*** Opening Passage ***
Abdulaziz Abdulahad AbdulNour (1850- February 1927) was a judge, a merchant, and a philanthropist in Mosul during the Ottoman Empire rule and the Iraqi Kingdom rule.

==Early life==
Abdulaziz AbdulNour was born in 1850 to a prominent Syriac Orthodox family in the city of Mosul, when it was still under the rule of the Ottoman Empire. His father, Abdulahad AbdulNour, was the owner of significant farmland around Mosul and an influential figure in the Syriac Orthodox Church in Mosul. His mother Gallo Rassam was the daughter of Archelidos Rassam, who was also an influential figure in the Syriac Orthodox Church in Mosul. His grandfather was a famous copyist of old Syriac manuscripts whose work is included in a major manuscripts collection, the Mingana Collection, at the University of Birmingham, United Kingdom.

==Judge==
In 1890, Abdulaziz AbdulNour was appointed a judge in the criminal court that was established in Mosul under the Ottoman rule. He was reappointed to the same court in 1894. Later, in 1920, he served in Mosul City Council.

==Career and business==
Following in his father's footsteps, Abdulaziz AbdulNour started working with his father in managing the farmland. Additionally, he started a trading business and became a merchant for agricultural goods and products. He and his two cousins, Antone AbdulNour and Gergees AbdulNour, formed a partnership. The merchants of Mosul used to buy agricultural products from the villages around Mosul and trade them with other regions of the Ottoman Empire like Diyarbakir and Syria. Abdulaziz and his cousins also traded with other countries like India and some European countries.

==Church affairs==
As Abdulaziz followed his father's footsteps in business, he also followed his footsteps becoming involved in the church affairs in Mosul and helping the church serving its people in Mosul and other regions where the Syriac Orthodox Church existed. He also funded the construction of a new road to St. Matthew's Monetary northwest of Mosul that was finished by his son, Abdulahad AbdulNour after his death.

==Death==
Abdulaziz AbdulNour died in February 1927 after short illness.
*** Closing Passage ***
Task objective
Rewrite the stretch of the Abdulaziz AbdulNour biography that begins with "Abdulaziz Abdulahad AbdulNour" and ends with "Iraqi Kingdom rule.", swapping "philanthropist" for "benefactor".
*** Opening Given information ***
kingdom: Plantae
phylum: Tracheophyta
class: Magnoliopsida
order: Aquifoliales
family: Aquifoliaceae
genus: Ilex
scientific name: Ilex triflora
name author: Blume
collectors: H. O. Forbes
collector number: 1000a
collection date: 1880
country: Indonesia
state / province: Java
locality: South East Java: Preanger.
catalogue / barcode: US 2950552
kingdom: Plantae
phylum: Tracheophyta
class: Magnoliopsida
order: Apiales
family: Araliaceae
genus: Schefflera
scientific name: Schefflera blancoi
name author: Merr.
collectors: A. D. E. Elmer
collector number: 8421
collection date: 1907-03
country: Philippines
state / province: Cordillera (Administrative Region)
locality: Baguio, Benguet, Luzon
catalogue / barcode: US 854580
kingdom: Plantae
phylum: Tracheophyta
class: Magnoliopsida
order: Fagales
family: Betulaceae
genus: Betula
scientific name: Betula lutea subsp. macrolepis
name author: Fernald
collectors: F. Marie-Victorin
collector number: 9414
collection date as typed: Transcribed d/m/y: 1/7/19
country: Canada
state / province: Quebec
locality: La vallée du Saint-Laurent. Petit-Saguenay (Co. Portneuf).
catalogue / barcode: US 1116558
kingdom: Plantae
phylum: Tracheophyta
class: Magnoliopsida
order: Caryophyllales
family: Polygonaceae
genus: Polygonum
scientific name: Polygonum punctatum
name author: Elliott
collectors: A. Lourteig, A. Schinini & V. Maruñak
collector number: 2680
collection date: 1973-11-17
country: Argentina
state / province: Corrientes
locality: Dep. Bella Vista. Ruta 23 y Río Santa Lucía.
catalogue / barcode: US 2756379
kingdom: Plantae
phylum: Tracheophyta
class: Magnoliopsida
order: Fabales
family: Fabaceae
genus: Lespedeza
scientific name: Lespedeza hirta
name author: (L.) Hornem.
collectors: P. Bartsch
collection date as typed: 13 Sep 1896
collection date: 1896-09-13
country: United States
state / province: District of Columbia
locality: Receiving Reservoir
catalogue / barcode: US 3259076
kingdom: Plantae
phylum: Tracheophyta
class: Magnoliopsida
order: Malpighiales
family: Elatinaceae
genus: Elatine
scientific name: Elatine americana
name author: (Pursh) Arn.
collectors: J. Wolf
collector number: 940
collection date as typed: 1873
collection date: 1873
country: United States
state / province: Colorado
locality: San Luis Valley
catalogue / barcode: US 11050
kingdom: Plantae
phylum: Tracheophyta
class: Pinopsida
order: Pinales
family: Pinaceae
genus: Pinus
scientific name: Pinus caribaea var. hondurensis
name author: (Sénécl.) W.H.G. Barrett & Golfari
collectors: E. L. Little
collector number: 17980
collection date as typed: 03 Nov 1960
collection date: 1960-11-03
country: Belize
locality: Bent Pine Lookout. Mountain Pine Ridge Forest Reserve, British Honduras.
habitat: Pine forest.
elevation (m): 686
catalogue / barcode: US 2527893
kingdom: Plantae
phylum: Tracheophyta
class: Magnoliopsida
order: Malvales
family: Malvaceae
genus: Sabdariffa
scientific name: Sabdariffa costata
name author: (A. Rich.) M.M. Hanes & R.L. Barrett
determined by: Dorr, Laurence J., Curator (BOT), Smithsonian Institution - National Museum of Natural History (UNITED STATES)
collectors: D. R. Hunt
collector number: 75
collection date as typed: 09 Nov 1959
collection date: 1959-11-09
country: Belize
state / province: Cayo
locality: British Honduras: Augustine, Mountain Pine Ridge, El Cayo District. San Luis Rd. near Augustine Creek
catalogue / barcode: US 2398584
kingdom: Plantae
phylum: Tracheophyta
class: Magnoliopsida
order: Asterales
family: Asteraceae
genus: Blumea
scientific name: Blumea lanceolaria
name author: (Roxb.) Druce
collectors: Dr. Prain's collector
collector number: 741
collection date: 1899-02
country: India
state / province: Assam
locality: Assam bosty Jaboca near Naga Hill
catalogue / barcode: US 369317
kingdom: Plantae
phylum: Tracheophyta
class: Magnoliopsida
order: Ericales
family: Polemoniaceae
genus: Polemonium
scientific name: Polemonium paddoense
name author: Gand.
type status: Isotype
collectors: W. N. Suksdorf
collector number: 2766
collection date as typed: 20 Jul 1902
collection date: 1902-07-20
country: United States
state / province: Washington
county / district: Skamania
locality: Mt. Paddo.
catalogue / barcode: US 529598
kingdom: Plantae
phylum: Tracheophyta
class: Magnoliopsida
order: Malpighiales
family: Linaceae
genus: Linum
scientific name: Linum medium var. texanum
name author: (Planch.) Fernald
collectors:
*** Closing Given information ***
Finished exercise
Abdulaziz Abdulahad AbdulNour (1850- February 1927) was a judge, a merchant, and a benefactor in Mosul during the Ottoman Empire rule and the Iraqi Kingdom rule.